Monday, 10 October 2011

The Man Who Wore a Dress

The David Bowie Story pt. 2
Moving swiftly on in our David Jones mini-biography (part 1 here) we find the young David still struggling somewhat in his apparent mission to become an arty-folky-spaced-out-rock-n-roll-star, meeting a lot of interesting people but making a few mistakes along the way.
Since his debut album, Bowie had met and worked with Lindsay Kemp, dancer choreographer and all round arty-bloke who taught him a lot about body movement, theatre and mime (although Kemp didn't like that term much). This more or less resulted in Bowie making the Love You Till Tuesday mini-movie, which included a new song what he had written called Space Oddity. He even did a special scene for the movie to accompany the song, effectively making it one of the world's first purpose made 'promo-videos'. The song also went on to become Bowie's first hit in 1969, despite a veto by the BBC who thought it would bring bad luck to the impending Apollo mission which was to put a man on the moon for the first time. The song was inspired by space travel, Kubrick's 2001: a Space Odyssey released the previous year, and was also an apparent allegory of a drug-induced 'trip'. Far out man, planet earth is blue. Whatever it was, it was Bowie's first taste of stardom, even though he was to remain a 'one-hit wonder' for a few years yet. The album obtained modest success but in its confused use of styles and subject matter, the NME rightly described it as "vastly incongruous".

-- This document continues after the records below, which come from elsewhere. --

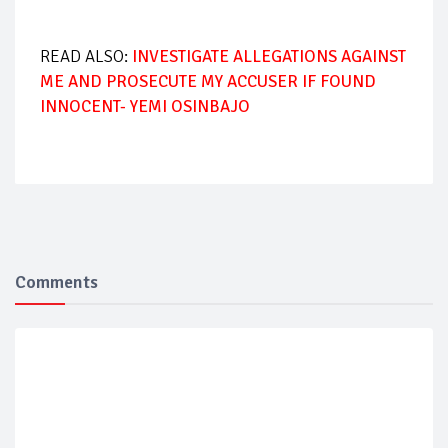
READ ALSO:
INVESTIGATE ALLEGATIONS AGAINST
ME AND PROSECUTE MY ACCUSER IF FOUND
INNOCENT- YEMI OSINBAJO
Comments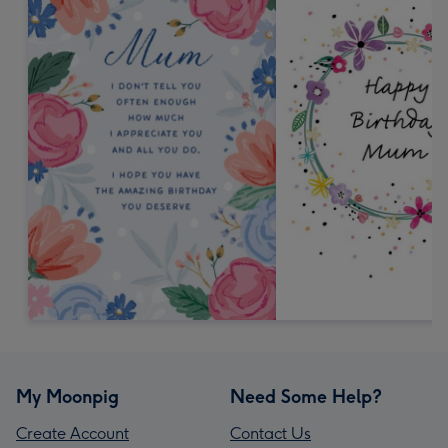
My Moonpig
Need Some Help?
Create Account
Contact Us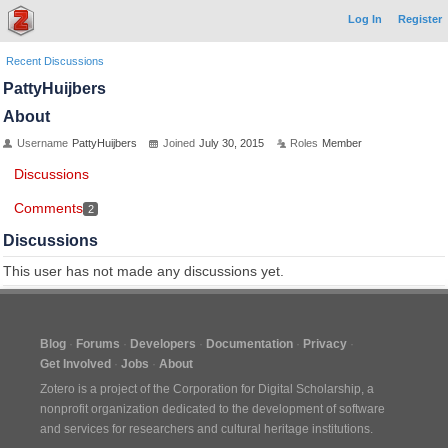
Log In
Register
Recent Discussions
PattyHuijbers
About
Username
PattyHuijbers
Joined
July 30, 2015
Roles
Member
Discussions
Comments
2
Discussions
This user has not made any discussions yet.
Blog
Forums
Developers
Documentation
Privacy
Get Involved
Jobs
About
Zotero is a project of the
Corporation for Digital Scholarship
, a
nonprofit organization dedicated to the development of software
and services for researchers and cultural heritage institutions.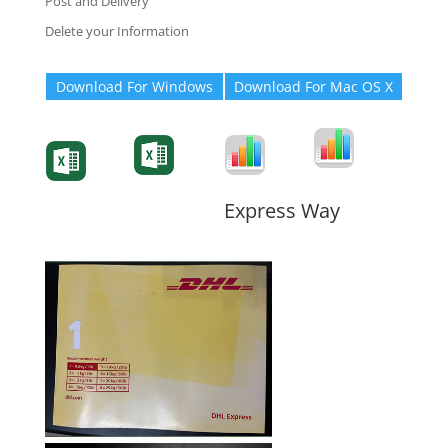
Post and Delivery
Delete your Information
Download For Windows
Download For Mac OS X
Degree-Cert
Degree-Cert
Transcript
Form
Transcript
Form
Form
Form
Express Way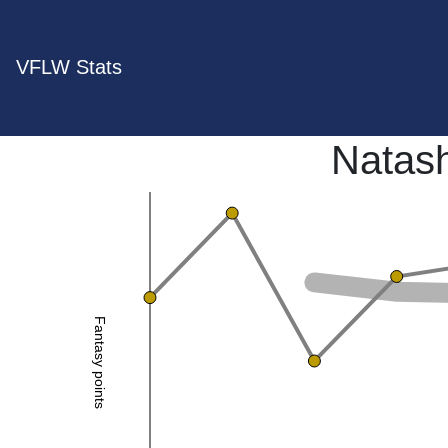
VFLW Stats
Natash
Fantasy points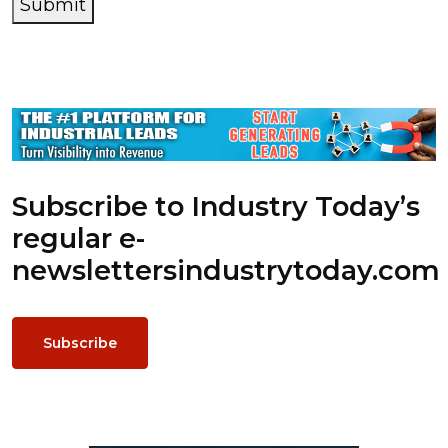
Submit
Subscribe to Industry Today’s
regular e-
newsletters
industrytoday.com
Subscribe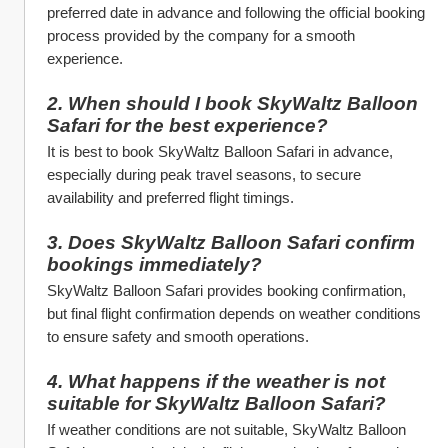
preferred date in advance and following the official booking 
process provided by the company for a smooth 
experience.
2. When should I book SkyWaltz Balloon 
Safari for the best experience?
It is best to book SkyWaltz Balloon Safari in advance, 
especially during peak travel seasons, to secure 
availability and preferred flight timings.
3. Does SkyWaltz Balloon Safari confirm 
bookings immediately?
SkyWaltz Balloon Safari provides booking confirmation, 
but final flight confirmation depends on weather conditions 
to ensure safety and smooth operations.
4. What happens if the weather is not 
suitable for SkyWaltz Balloon Safari?
If weather conditions are not suitable, SkyWaltz Balloon 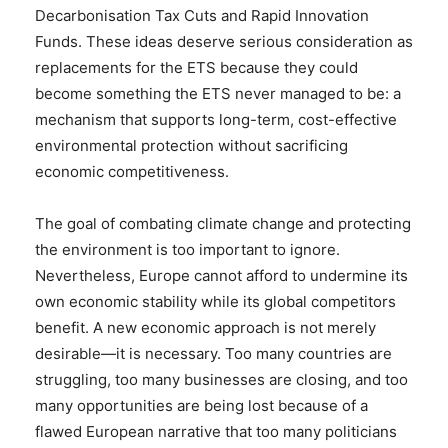
Decarbonisation Tax Cuts and Rapid Innovation
Funds. These ideas deserve serious consideration as
replacements for the ETS because they could
become something the ETS never managed to be: a
mechanism that supports long-term, cost-effective
environmental protection without sacrificing
economic competitiveness.
The goal of combating climate change and protecting
the environment is too important to ignore.
Nevertheless, Europe cannot afford to undermine its
own economic stability while its global competitors
benefit. A new economic approach is not merely
desirable—it is necessary. Too many countries are
struggling, too many businesses are closing, and too
many opportunities are being lost because of a
flawed European narrative that too many politicians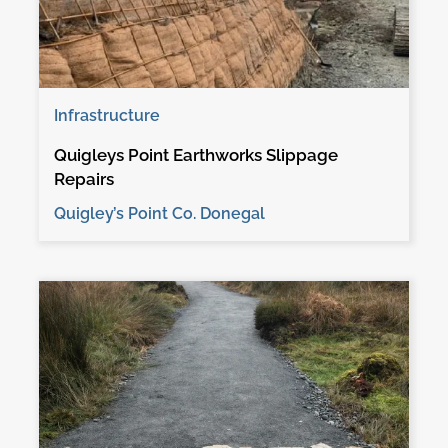
Infrastructure
Quigleys Point Earthworks Slippage
Repairs
Quigley’s Point Co. Donegal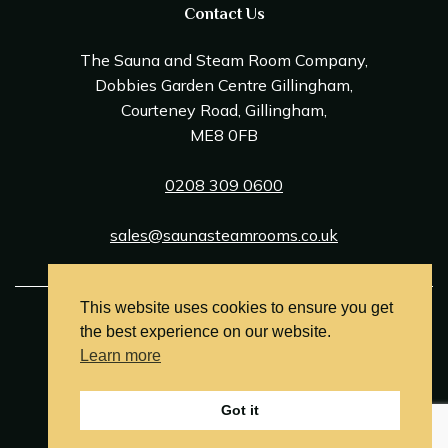
Contact Us
The Sauna and Steam Room Company,
Dobbies Garden Centre Gillingham,
Courteney Road, Gillingham,
ME8 0FB
0208 309 0600
sales@saunasteamrooms.co.uk
This website uses cookies to ensure you get
© Sauna & Steam Room Company 2026
the best experience on our website.
Terms and Conditions
Learn more
Privacy Policy
Got it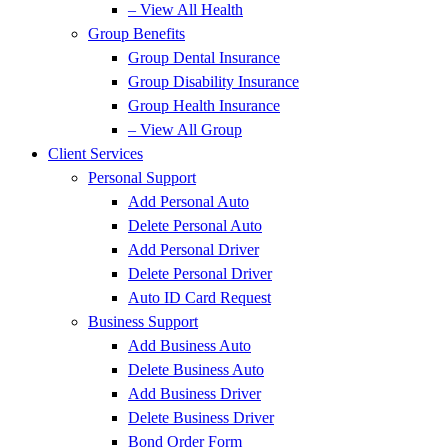
– View All Health
Group Benefits
Group Dental Insurance
Group Disability Insurance
Group Health Insurance
– View All Group
Client Services
Personal Support
Add Personal Auto
Delete Personal Auto
Add Personal Driver
Delete Personal Driver
Auto ID Card Request
Business Support
Add Business Auto
Delete Business Auto
Add Business Driver
Delete Business Driver
Bond Order Form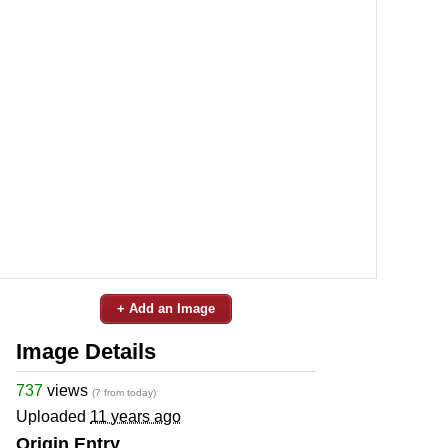
+ Add an Image
Image Details
737
views
(7 from today)
Uploaded
11 years ago
Origin Entry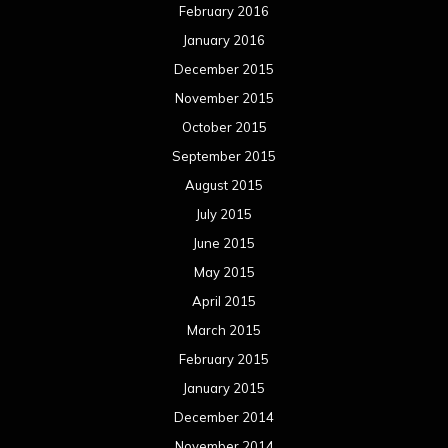
February 2016
January 2016
December 2015
November 2015
October 2015
September 2015
August 2015
July 2015
June 2015
May 2015
April 2015
March 2015
February 2015
January 2015
December 2014
November 2014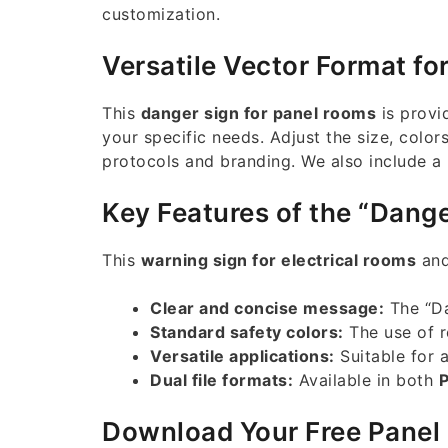
customization.
Versatile Vector Format fo
This
danger sign for panel rooms
is provi
your specific needs. Adjust the size, color
protocols and branding. We also include a
Key Features of the “Dange
This
warning sign for electrical rooms
and
Clear and concise message:
The “Da
Standard safety colors:
The use of r
Versatile applications:
Suitable for a
Dual file formats:
Available in both
Download Your Free Panel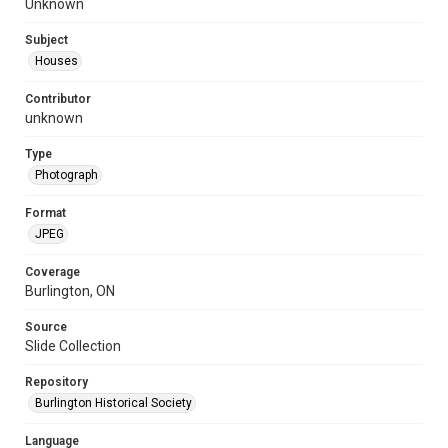
Unknown
Subject
Houses
Contributor
unknown
Type
Photograph
Format
JPEG
Coverage
Burlington, ON
Source
Slide Collection
Repository
Burlington Historical Society
Language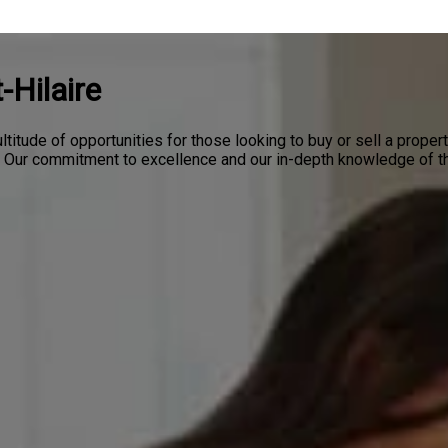
-Hilaire
ltitude of opportunities for those looking to buy or sell a proper
l. Our commitment to excellence and our in-depth knowledge of th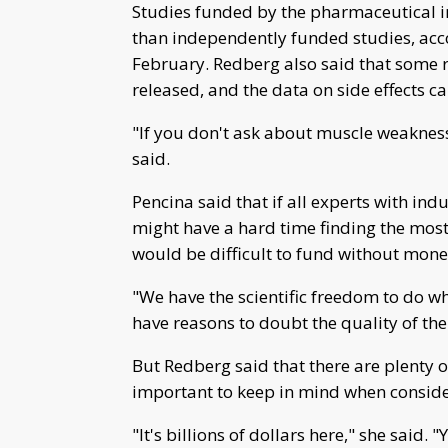
Studies funded by the pharmaceutical in
than independently funded studies, acc
February. Redberg also said that some r
released, and the data on side effects c
"If you don't ask about muscle weakness 
said.
Pencina said that if all experts with in
might have a hard time finding the mos
would be difficult to fund without mo
"We have the scientific freedom to do wha
have reasons to doubt the quality of the
But Redberg said that there are plenty of
important to keep in mind when consideri
"It's billions of dollars here," she said. "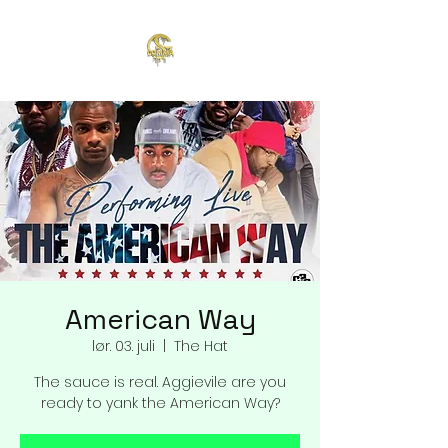
American Way
lør. 03. juli
  |  
The Hat
The sauce is real. Aggievile are you
ready to yank the American Way?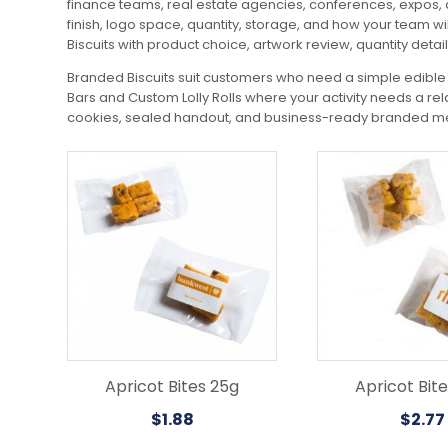
finance teams, real estate agencies, conferences, expos, a
finish, logo space, quantity, storage, and how your team wi
Biscuits with product choice, artwork review, quantity detai
Branded Biscuits suit customers who need a simple edible 
Bars and Custom Lolly Rolls where your activity needs a re
cookies, sealed handout, and business-ready branded mer
Apricot Bites 25g
Apricot Bit
$
1.88
$
2.77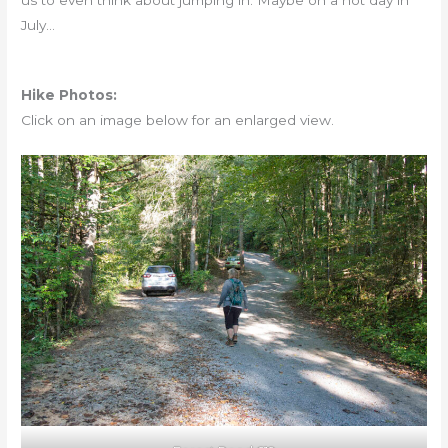
us to even think about jumping in. Maybe on a hot day in
July…
Hike Photos:
Click on an image below for an enlarged view.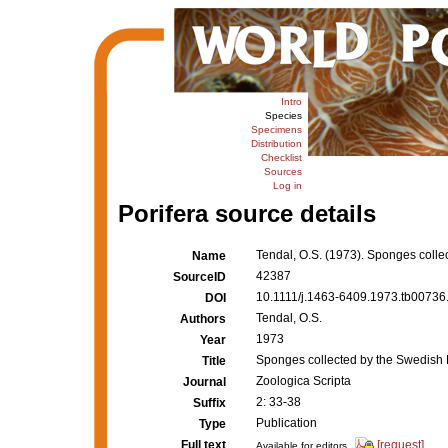
Intro
Species
Specimens
Distribution
Checklist
Sources
Log in
Porifera source details
Tendal, O.S. (1973). Sponges coll
Name
42387
SourceID
10.1111/j.1463-6409.1973.tb00736.
DOI
Tendal, O.S.
Authors
1973
Year
Sponges collected by the Swedish
Title
Zoologica Scripta
Journal
2: 33-38
Suffix
Publication
Type
Full text
[request]
Available for editors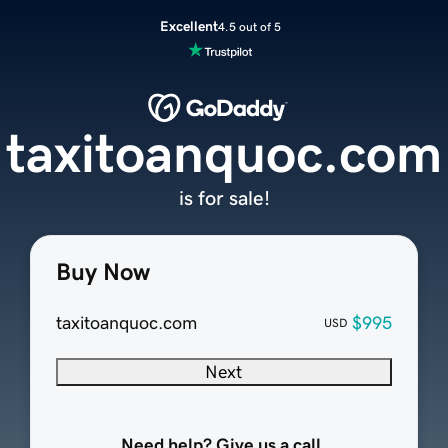
Excellent
4.5 out of 5
taxitoanquoc.com
is for sale!
Buy Now
taxitoanquoc.com
$995
USD
Next
Need help? Give us a call.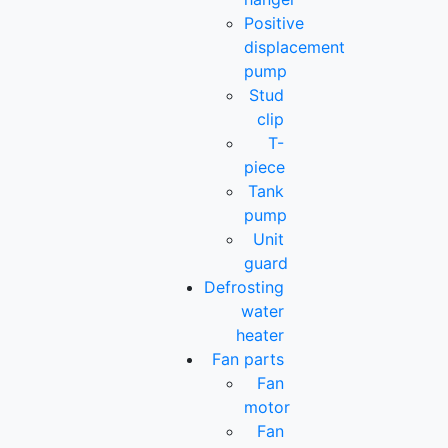
Positive
displacement
pump
Stud
clip
T-
piece
Tank
pump
Unit
guard
Defrosting
water
heater
Fan parts
Fan
motor
Fan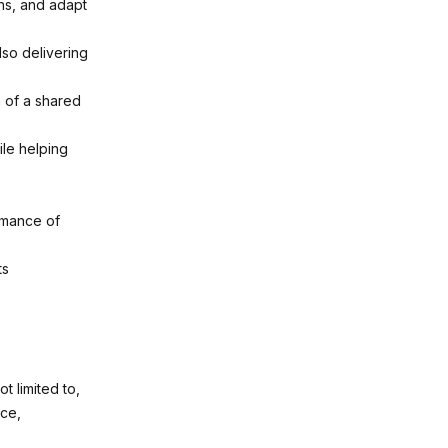
ths, and adapt
lso delivering
n of a shared
le helping
rmance of
ts
t limited to,
nce,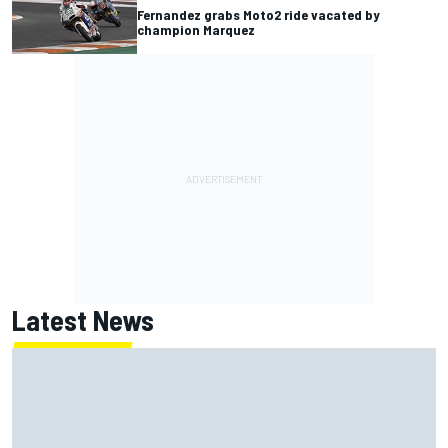
Fernandez grabs Moto2 ride vacated by
champion Marquez
Latest News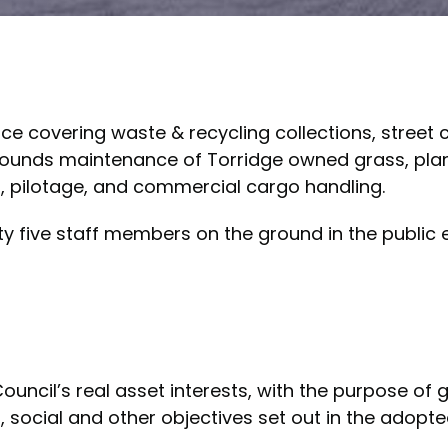
ice covering waste & recycling collections, street
rounds maintenance of Torridge owned grass, plant
, pilotage, and commercial cargo handling.
y five staff members on the ground in the public 
cil’s real asset interests, with the purpose of 
, social and other objectives set out in the adopte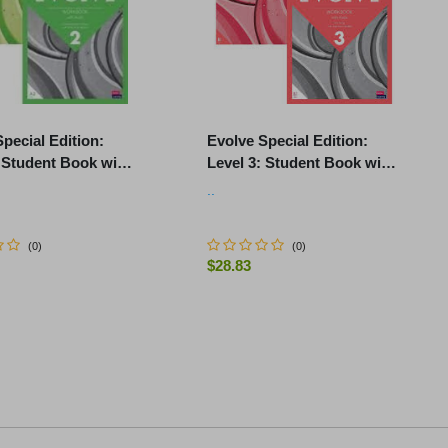
pecial Edition:
Evolve Special Edition:
: Student Book with
Level 3: Student Book with
Pack and Print
Digital Pack and Print
..
k with Audio
Workbook with Audio
(
0
)
(
0
)
$28.83
-
+
ur selection
ADD TO CART
ADD TO CART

But on with the 70s, and a new rather nihilistic lifestyle for Bowie who had also met up with the flamboyant American citizen Angela Barnet, whom he would marry and soon have a child together. They resided in the "art deco/art nouveau"-decorated  Haddon Hall in Beckenham, where they would frequently entertain musicians, artists and various nightclubbers in a totally, er, free and open way. Bowie had in fact manged to assemble a group of trusted musicians to form something like a proper band and in 1970 released The Man Who Sold the World, his third album which featured a more 'rock' style although still leaning towards the folk-psychedelia of previous work, Bowie was still trying to find his way in the new decade and the changing world. In the UK the album fared even less well than Space Oddity and failed to spawn a hit single, even though the title track would be bizarrely re-purposed for a cover version some years later for British petite-chanteuse Lulu.

Interest for Bowie grew with the album in the US however, and a promotional tour was organised in the early months of 1972, where the artist frequently showed up wearing a ("man") dress as on the UK album sleeve, exploiting his 'androgynous' tag and generating much interest. The trip was also fundamental in Bowie 'discovering' two American artists Iggy Pop and Lou Reed, as well as meeting Andy Warhol, with whom he shared a revolutionary approach to art.

Bowie returned to the UK to make another album Hunky Dory, released just before Christmas 1971, which was perhaps his most commercially viable to date with songs like Changes, Oh You Pretty Things and the epic Life On Mars?, all of which would later become Bowie 'classics'. Critics were generally enthusiastic although the public still couldn't quite handle the quirkiness and eccentricity associated with the artist which runs throughout the album. Although Hunky Dory now stands as a milestone in his career and the development of 'art-rock' and many other genres, Bowie was still very much finding his way. Referring to Hunky, Bowie declared many years later "I'm getting it, I'm finding my feet. I'm starting to communicate what I want to do. Now: what is it I want to do?".